Trust the professionals. They’ll strike the right balance
by digby
I just listened to the president blather on about how nobody’s listening to anyone’s phone calls, despite the fact that this has not been alleged by anyone. And he assured us that he has no worries about having his own phone tapped when he’s out of office because the people who are doing all this are professionals and he trusts them. So that’s good.
But here’s what’s been going on:
We don’t know a lot about how the government spies on us, but we know some things. We know the FBI has issued tens of thousands of ultra-secret National Security Letters to collect all sorts of data on people — we believe on millions of people — and has been abusing them to spy on cloud-computer users. We know it can collect a wide array of personal data from the Internet without a warrant. We also know that the FBI has been intercepting cell-phone data, all but voice content, for the past 20 years without a warrant, and can use the microphone on some powered-off cell phones as a room bug — presumably only with a warrant.
We know that the NSA has many domestic-surveillance and data-mining programs with codenames like Trailblazer, Stellar Wind, and Ragtime — deliberately using different codenames for similar programs to stymie oversight and conceal what’s really going on. We know that the NSA is building an enormous computer facility in Utah to store all this data, as well as faster computer networks to process it all. We know the U.S. Cyber Command employs 4,000 people.
We know that the DHS is also collecting a massive amount of data on people, and that local police departments are running “fusion centers” to collect and analyze this data, and covering up its failures. This is all part of the militarization of the police.
Remember in 2003, when Congress defunded the decidedly creepy Total Information Awareness program? It didn’t die; it just changed names and split into many smaller programs. We know that corporations are doing an enormous amount of spying on behalf of the government: all parts.

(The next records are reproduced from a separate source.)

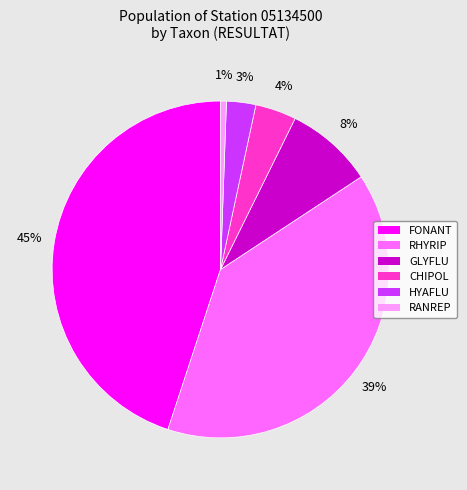

Is the sum of CHIPOL and GLYFLU greater than half?

No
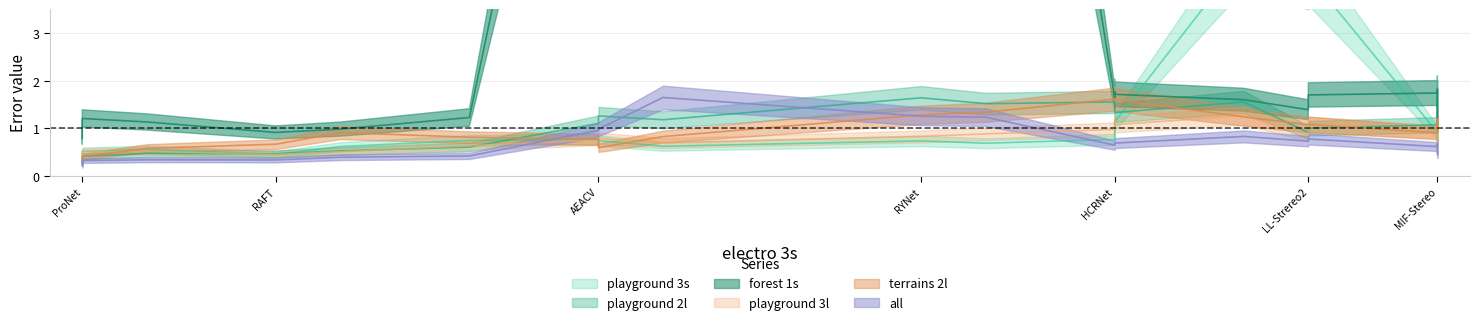

What is the maximum value shown in the chart?

52.3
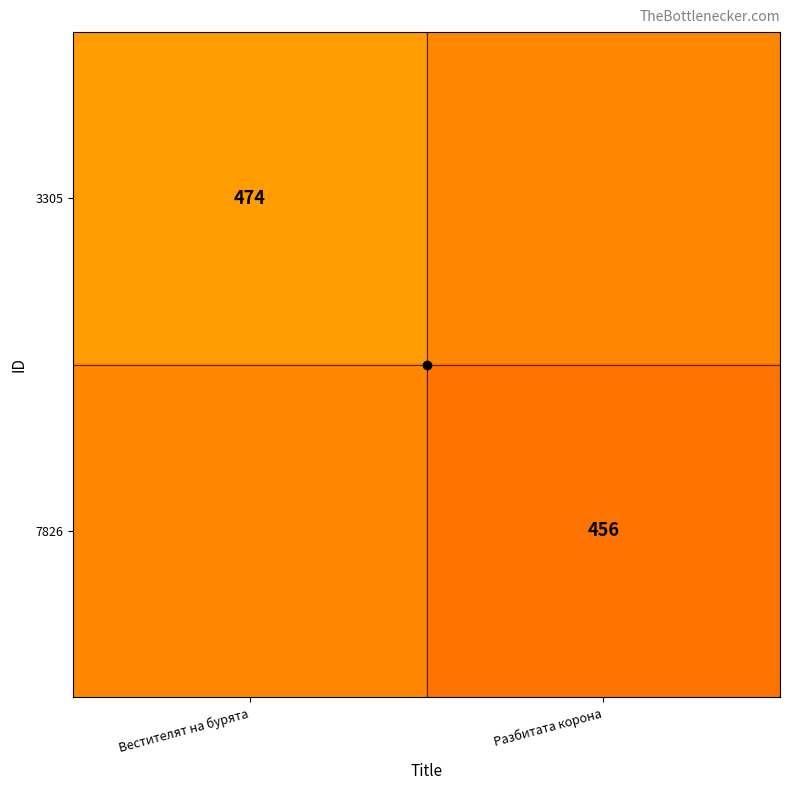

Is it true that 3305 equals 474 at Вестителят на бурята?

True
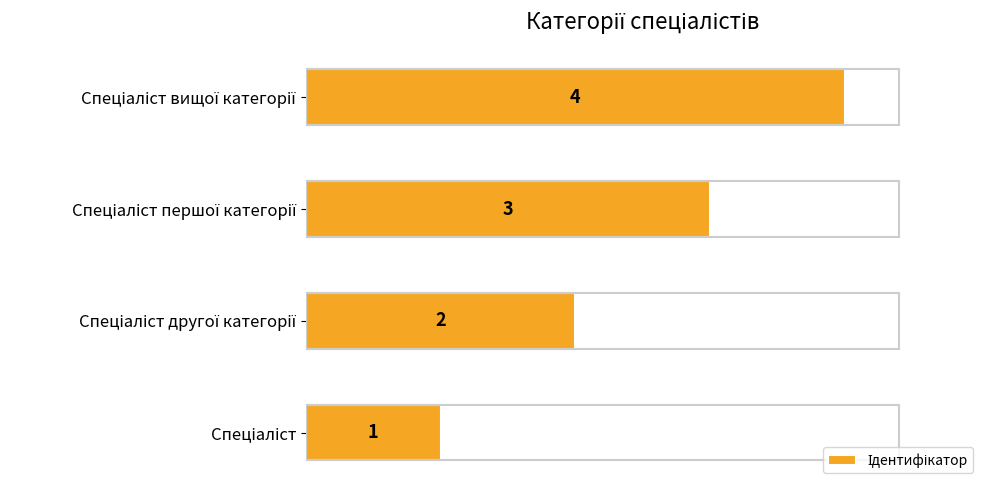

How many values are between 2 and 4?

3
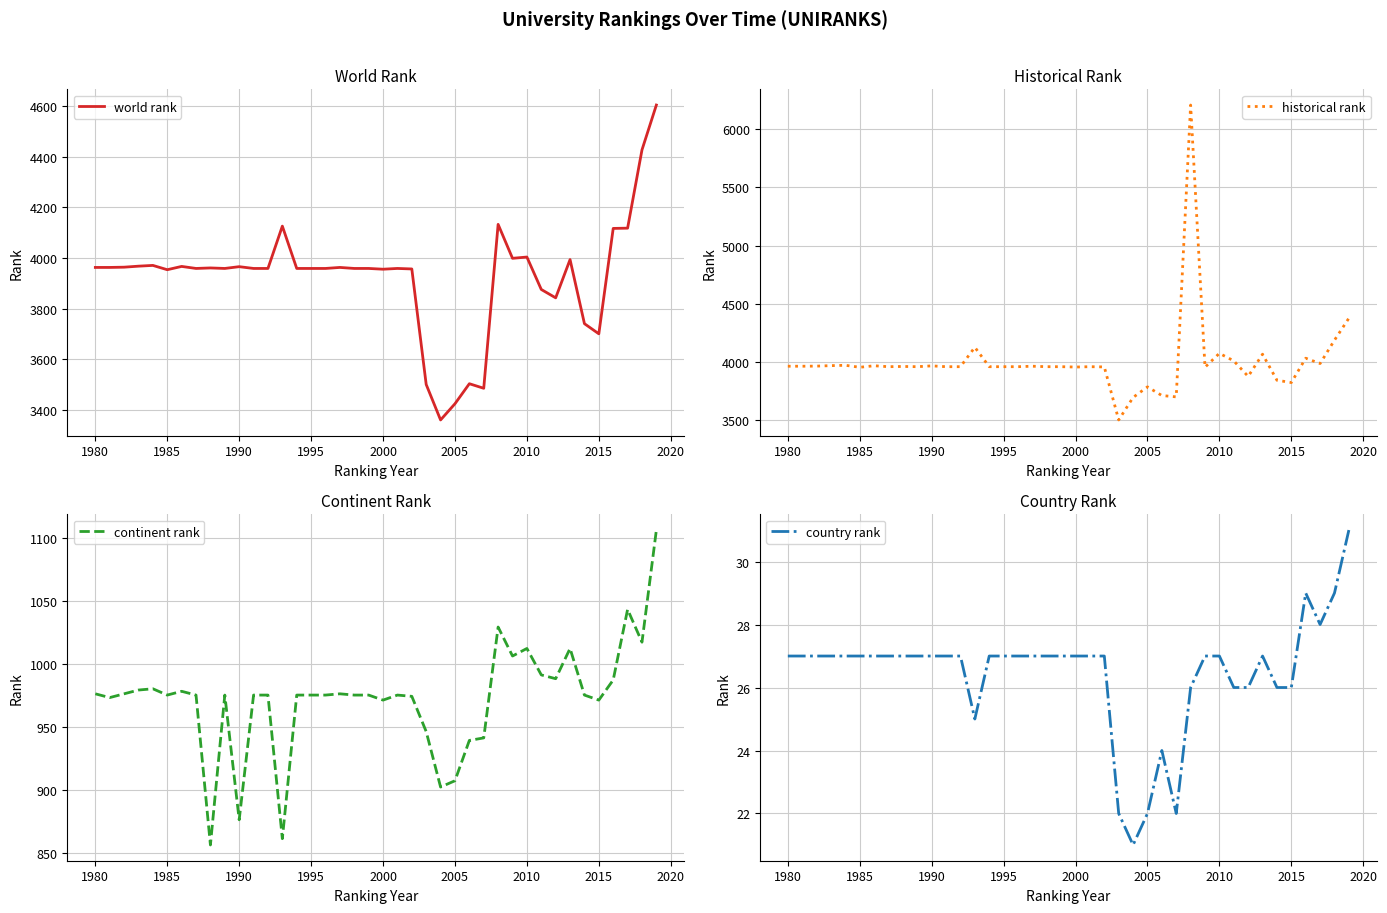

How many categories are shown in the chart?

40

We know all of this not because the government is honest and forthcoming, but mostly through three backchannels — inadvertent hints or outright admissions by government officials in hearings and court cases, information gleaned from government documents received under FOIA, and government whistle-blowers
In today’s press conference he said this:
I will leave this office at some point. And after that i will be a private citizen. And I would expect that on the list of people who might be targeted so that somebody could read their emails – I’d probably be pretty high on that list. But I know that the people who are involved in these programs… They’re professionals.
In the abstract you can complain about Big Brother and how this is a program run amok, but when you actually look at the details, I think we’ve struck the right balance.
Apparently, the “right balance” includes an unprecedented crusade to punish whistleblowers and intimidate the reporters who revealed what we’ve been able to piece together:
It’s a little bit hard to believe that he “welcomes” a debate about all these programs he’s gone to such great lengths to keep a secret.